The transaction log file records all transactions and the database modifications made by each connection. Heavy application processing against the database can make the transaction log grow quickly. Each physical log file is divided into smaller logical units called virtual log files (VLFs).
If there is no auto-growth setting on the log file, the database will stop working, be marked as suspect, when you run out of space. Therefore, it is important to monitor database file space, both data and log, so this does not happen. I will present a solution to this problem later tonight.
Right now, we are going to be concerned with VLF fragmentation which can slow a system down. Several people such as Brad McGhee, Kalen Delaney, Kimberly Tripp, Greg Robidoux and David Levy have written excellent articles on this topic.
My goal is to present the database administrator (DBA) at a small company on a limited budget a stored procedure that can detect VLFs and optionally email you the results.
I start off all my coding efforts using pseudo code.

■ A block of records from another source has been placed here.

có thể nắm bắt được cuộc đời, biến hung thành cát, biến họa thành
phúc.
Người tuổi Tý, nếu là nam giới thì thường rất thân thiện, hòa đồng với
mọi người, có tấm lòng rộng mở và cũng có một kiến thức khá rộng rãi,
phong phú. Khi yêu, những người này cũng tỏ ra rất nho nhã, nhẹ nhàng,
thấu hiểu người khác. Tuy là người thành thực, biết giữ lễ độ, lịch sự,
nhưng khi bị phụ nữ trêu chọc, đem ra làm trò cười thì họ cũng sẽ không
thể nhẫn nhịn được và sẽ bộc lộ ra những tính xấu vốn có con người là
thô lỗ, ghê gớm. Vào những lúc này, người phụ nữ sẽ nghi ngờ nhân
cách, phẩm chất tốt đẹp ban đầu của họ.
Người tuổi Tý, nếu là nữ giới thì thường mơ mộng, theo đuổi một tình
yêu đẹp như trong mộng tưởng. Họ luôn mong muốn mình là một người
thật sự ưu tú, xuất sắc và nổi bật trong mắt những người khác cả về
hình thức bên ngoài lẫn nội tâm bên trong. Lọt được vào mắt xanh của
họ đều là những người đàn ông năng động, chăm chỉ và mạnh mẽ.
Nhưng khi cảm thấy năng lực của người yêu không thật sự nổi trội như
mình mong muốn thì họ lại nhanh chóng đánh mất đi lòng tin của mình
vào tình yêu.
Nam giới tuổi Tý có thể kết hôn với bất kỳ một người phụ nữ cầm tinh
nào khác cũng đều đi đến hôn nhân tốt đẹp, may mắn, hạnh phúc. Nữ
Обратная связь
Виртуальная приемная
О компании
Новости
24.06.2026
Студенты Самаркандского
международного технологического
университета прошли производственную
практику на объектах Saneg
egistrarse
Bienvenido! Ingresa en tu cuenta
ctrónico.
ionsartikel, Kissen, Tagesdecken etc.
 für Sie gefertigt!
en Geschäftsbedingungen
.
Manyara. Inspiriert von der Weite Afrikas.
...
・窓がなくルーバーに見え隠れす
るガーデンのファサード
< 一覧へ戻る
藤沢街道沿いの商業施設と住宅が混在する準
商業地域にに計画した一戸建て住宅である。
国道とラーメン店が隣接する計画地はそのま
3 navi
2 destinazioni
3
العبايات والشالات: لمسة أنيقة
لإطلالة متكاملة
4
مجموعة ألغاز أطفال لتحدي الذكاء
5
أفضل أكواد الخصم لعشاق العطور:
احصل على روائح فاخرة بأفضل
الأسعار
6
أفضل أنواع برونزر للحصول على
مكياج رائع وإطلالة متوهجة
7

This makes sure I have a plan of attack even before I type a single stroke.
1 - User parameters A - What action to perform (print / email / monitor)? B - Max VLF's allowed. C - Email distribution list. D - Optional email profile name. 2 - Get a list of databases that are on-line. 3 - For each database, grab the log information. 4 - Database exceeds the max VLF's, mark row as Y. 5 - Action = 'print', show data on output screen. 6 - Action <> 'print' and count(rows marked Y) > 0, email VLF html report. 7 - Action = 'monitor', save raw data to 1 yr history table.
Here are some interesting things to notice. I built upon the script that David Levy created. His script had a bug in which it errors out when a database is off-line. Also, it does not work for SQL Server 2012 since the DBCC LOGINFO undocumented command changed the results of it’s output.
I chose to use temporary variables instead of tables since they go away without dropping. Error checking has been added so that any unplanned errors will be detected.
I did not check that database mail is installed or a valid default email profile is setup. This is your responsibility to make sure those requirements are meet.
Last but not least, this is a complete stored procedure that you can schedule on each SQL Server instance. Call the stored procedure with the monitoring mode option to retain one years worth of history. I suggest running it once a week to keep an eye on VLF’s.
Enclosed is the finished stored procedure for your usage.
A sample call to the procedure is the following. I am using the default email profile.
-- If > 50 VLF's, send me an email. Save VLFs data to history table. EXEC [msdb].[dbo].[usp_monitor_vlfs] @var_option = 'monitor', @var_max_vlfs = 50, @var_email_list = 'firstname.lastname@example.org';
A sample select from history table with the results displayed in the SQL Server Management Studio (SSMS) output window.
-- Show me the history data SELECT * FROM [msdb].[dbo].[tbl_Monitor_Vlfs]
This is a sample call to display the results to a SSMS output window. It shows all databases, their virtual log file settings, and which ones exceeded the threshold.
-- Just show me the results EXEC [msdb].[dbo].[usp_monitor_vlfs] @var_option = 'print', @var_max_vlfs = 50
In summary, VLF’s can really slow down a system since data has to be written ahead to the log file before writing to the data file.
By making sure that you have a correctly sized log file that does not grow between transaction log backups, this problem can be avoided. Any data or log file growth is expensive in terms of processing and blocking. Growing the initial transaction log file ahead of time in larger blocks allows for a uniform block size.